A decisão de proibir o seu uso não resultou de uma “nova descoberta alarmante”, mas sim de uma decisão de saúde pública e ambiental.

O mercúrio:

  • é neurotóxico;
  • acumula-se no meio ambiente;
  • contribui para poluição através de resíduos clínicos.

Desta forma, reconhecendo que o risco individual para a maioria dos pacientes é baixo, optou-se por uma abordagem preventiva e mais sustentável, sobretudo quando hoje existem materiais alternativos mais seguros e com melhor comportamento biomecânico e estético.

 

As amálgamas fazem mal à saúde?

A evidência científica atual indica que:

  • amálgamas antigas e estáveis libertam quantidades muito reduzidas de mercúrio;
  • esses valores estão, em geral, abaixo dos limites considerados perigosos.

Não existe indicação clínica para remover amálgamas apenas por medo. No entanto, o problema das amálgamas nem sempre é o mercúrio.

Ao contrário das restaurações modernas, as amálgamas não aderem ao dente funcionando por retenção mecânica e ao longo dos anos sofrem expansão e contração.

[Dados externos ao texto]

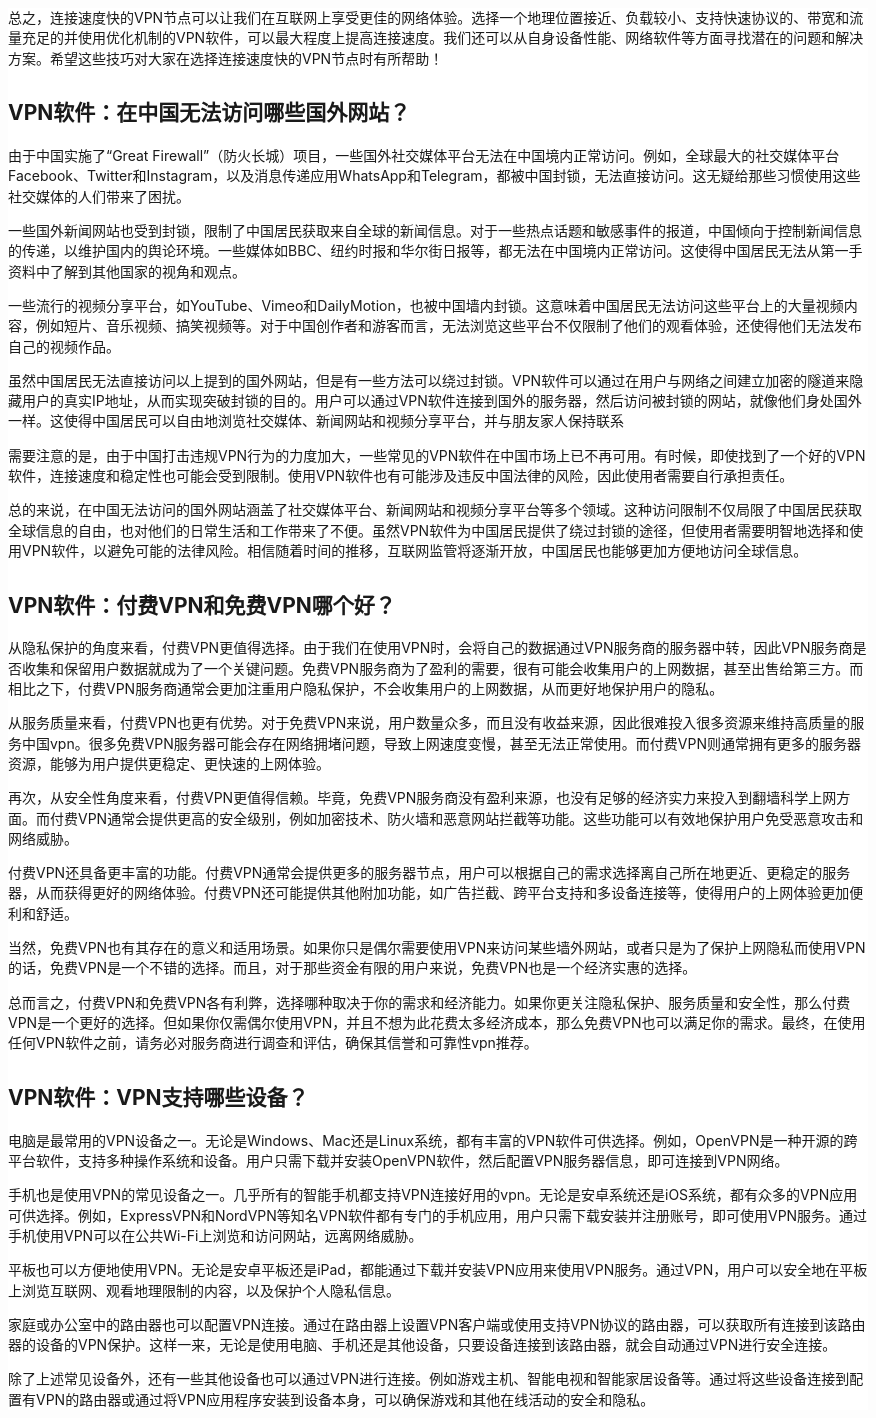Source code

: 总之，连接速度快的VPN节点可以让我们在互联网上享受更佳的网络体验。选择一个地理位置接近、负载较小、支持快速协议的、带宽和流量充足的并使用优化机制的VPN软件，可以最大程度上提高连接速度。我们还可以从自身设备性能、网络软件等方面寻找潜在的问题和解决方案。希望这些技巧对大家在选择连接速度快的VPN节点时有所帮助！

## VPN软件：在中国无法访问哪些国外网站？

由于中国实施了“Great Firewall”（防火长城）项目，一些国外社交媒体平台无法在中国境内正常访问。例如，全球最大的社交媒体平台Facebook、Twitter和Instagram，以及消息传递应用WhatsApp和Telegram，都被中国封锁，无法直接访问。这无疑给那些习惯使用这些社交媒体的人们带来了困扰。

一些国外新闻网站也受到封锁，限制了中国居民获取来自全球的新闻信息。对于一些热点话题和敏感事件的报道，中国倾向于控制新闻信息的传递，以维护国内的舆论环境。一些媒体如BBC、纽约时报和华尔街日报等，都无法在中国境内正常访问。这使得中国居民无法从第一手资料中了解到其他国家的视角和观点。

一些流行的视频分享平台，如YouTube、Vimeo和DailyMotion，也被中国墙内封锁。这意味着中国居民无法访问这些平台上的大量视频内容，例如短片、音乐视频、搞笑视频等。对于中国创作者和游客而言，无法浏览这些平台不仅限制了他们的观看体验，还使得他们无法发布自己的视频作品。

虽然中国居民无法直接访问以上提到的国外网站，但是有一些方法可以绕过封锁。VPN软件可以通过在用户与网络之间建立加密的隧道来隐藏用户的真实IP地址，从而实现突破封锁的目的。用户可以通过VPN软件连接到国外的服务器，然后访问被封锁的网站，就像他们身处国外一样。这使得中国居民可以自由地浏览社交媒体、新闻网站和视频分享平台，并与朋友家人保持联系

需要注意的是，由于中国打击违规VPN行为的力度加大，一些常见的VPN软件在中国市场上已不再可用。有时候，即使找到了一个好的VPN软件，连接速度和稳定性也可能会受到限制。使用VPN软件也有可能涉及违反中国法律的风险，因此使用者需要自行承担责任。

总的来说，在中国无法访问的国外网站涵盖了社交媒体平台、新闻网站和视频分享平台等多个领域。这种访问限制不仅局限了中国居民获取全球信息的自由，也对他们的日常生活和工作带来了不便。虽然VPN软件为中国居民提供了绕过封锁的途径，但使用者需要明智地选择和使用VPN软件，以避免可能的法律风险。相信随着时间的推移，互联网监管将逐渐开放，中国居民也能够更加方便地访问全球信息。

## VPN软件：付费VPN和免费VPN哪个好？

从隐私保护的角度来看，付费VPN更值得选择。由于我们在使用VPN时，会将自己的数据通过VPN服务商的服务器中转，因此VPN服务商是否收集和保留用户数据就成为了一个关键问题。免费VPN服务商为了盈利的需要，很有可能会收集用户的上网数据，甚至出售给第三方。而相比之下，付费VPN服务商通常会更加注重用户隐私保护，不会收集用户的上网数据，从而更好地保护用户的隐私。

从服务质量来看，付费VPN也更有优势。对于免费VPN来说，用户数量众多，而且没有收益来源，因此很难投入很多资源来维持高质量的服务中国vpn。很多免费VPN服务器可能会存在网络拥堵问题，导致上网速度变慢，甚至无法正常使用。而付费VPN则通常拥有更多的服务器资源，能够为用户提供更稳定、更快速的上网体验。

再次，从安全性角度来看，付费VPN更值得信赖。毕竟，免费VPN服务商没有盈利来源，也没有足够的经济实力来投入到翻墙科学上网方面。而付费VPN通常会提供更高的安全级别，例如加密技术、防火墙和恶意网站拦截等功能。这些功能可以有效地保护用户免受恶意攻击和网络威胁。

付费VPN还具备更丰富的功能。付费VPN通常会提供更多的服务器节点，用户可以根据自己的需求选择离自己所在地更近、更稳定的服务器，从而获得更好的网络体验。付费VPN还可能提供其他附加功能，如广告拦截、跨平台支持和多设备连接等，使得用户的上网体验更加便利和舒适。

当然，免费VPN也有其存在的意义和适用场景。如果你只是偶尔需要使用VPN来访问某些墙外网站，或者只是为了保护上网隐私而使用VPN的话，免费VPN是一个不错的选择。而且，对于那些资金有限的用户来说，免费VPN也是一个经济实惠的选择。

总而言之，付费VPN和免费VPN各有利弊，选择哪种取决于你的需求和经济能力。如果你更关注隐私保护、服务质量和安全性，那么付费VPN是一个更好的选择。但如果你仅需偶尔使用VPN，并且不想为此花费太多经济成本，那么免费VPN也可以满足你的需求。最终，在使用任何VPN软件之前，请务必对服务商进行调查和评估，确保其信誉和可靠性vpn推荐。

## VPN软件：VPN支持哪些设备？

电脑是最常用的VPN设备之一。无论是Windows、Mac还是Linux系统，都有丰富的VPN软件可供选择。例如，OpenVPN是一种开源的跨平台软件，支持多种操作系统和设备。用户只需下载并安装OpenVPN软件，然后配置VPN服务器信息，即可连接到VPN网络。

手机也是使用VPN的常见设备之一。几乎所有的智能手机都支持VPN连接好用的vpn。无论是安卓系统还是iOS系统，都有众多的VPN应用可供选择。例如，ExpressVPN和NordVPN等知名VPN软件都有专门的手机应用，用户只需下载安装并注册账号，即可使用VPN服务。通过手机使用VPN可以在公共Wi-Fi上浏览和访问网站，远离网络威胁。

平板也可以方便地使用VPN。无论是安卓平板还是iPad，都能通过下载并安装VPN应用来使用VPN服务。通过VPN，用户可以安全地在平板上浏览互联网、观看地理限制的内容，以及保护个人隐私信息。

家庭或办公室中的路由器也可以配置VPN连接。通过在路由器上设置VPN客户端或使用支持VPN协议的路由器，可以获取所有连接到该路由器的设备的VPN保护。这样一来，无论是使用电脑、手机还是其他设备，只要设备连接到该路由器，就会自动通过VPN进行安全连接。

除了上述常见设备外，还有一些其他设备也可以通过VPN进行连接。例如游戏主机、智能电视和智能家居设备等。通过将这些设备连接到配置有VPN的路由器或通过将VPN应用程序安装到设备本身，可以确保游戏和其他在线活动的安全和隐私。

Este comportamento pode provocar microfissuras no esmalte e dentina levando a alterações estruturais internas do dente.

O mais desafiante é que estas microfissuras evoluem silenciosamente durante anos sem serem detetadas, mesmo com visitas regulares ao seu médico dentista. Quando surgem sintomas, muitas vezes surgem de forma abrupta com dores intensas acabando nalguns casos ser indicada a extração do dente.

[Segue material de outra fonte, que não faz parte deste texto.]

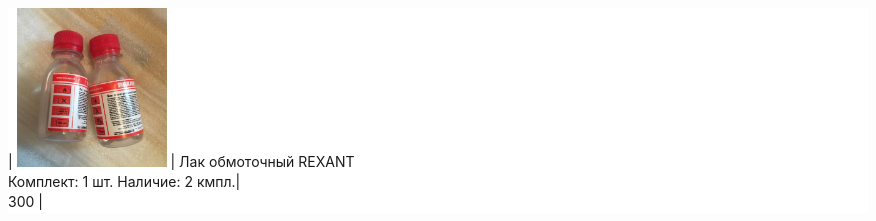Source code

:|   <img src="Pack/lak.jpg" width="150" />   |  Лак обмоточный REXANT<br>Комплект: 1 шт. Наличие: 2 кмпл.| <br/>300 |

No entanto, a sua remoção não deve ser automática quando a motivação surge apenas por informações alarmistas com imagens fora do contexto. Cada paciente é único e cada caso deve ser avaliado em conjunto com o médico dentista que o segue.

 

O que significa remover uma amálgama com “protocolos de segurança”?

Existe muita confusão sobre este tema, e importa esclarecer:

Não é verdade que:

  • sejam necessários fatos especiais;
  • o paciente tenha de recorrer a clínicas “alternativas”;
  • seja obrigatório equipamento fora do contexto da medicina dentária moderna.

Na prática clínica responsável, uma remoção segura implica:

  • isolamento adequado do dente (idealmente com dique de borracha);
  • aspiração de alto volume eficiente;
  • técnica controlada, evitando pulverização excessiva;
  • boa ventilação do consultório;
  • proteção adequada do paciente e do profissional.

Estes procedimentos fazem parte das boas práticas clínicas em muitas clínicas atuais.

As amálgamas deixaram de ser usadas. Mas a decisão de remover as que ainda existem deve ser ponderada, clínica e personalizada.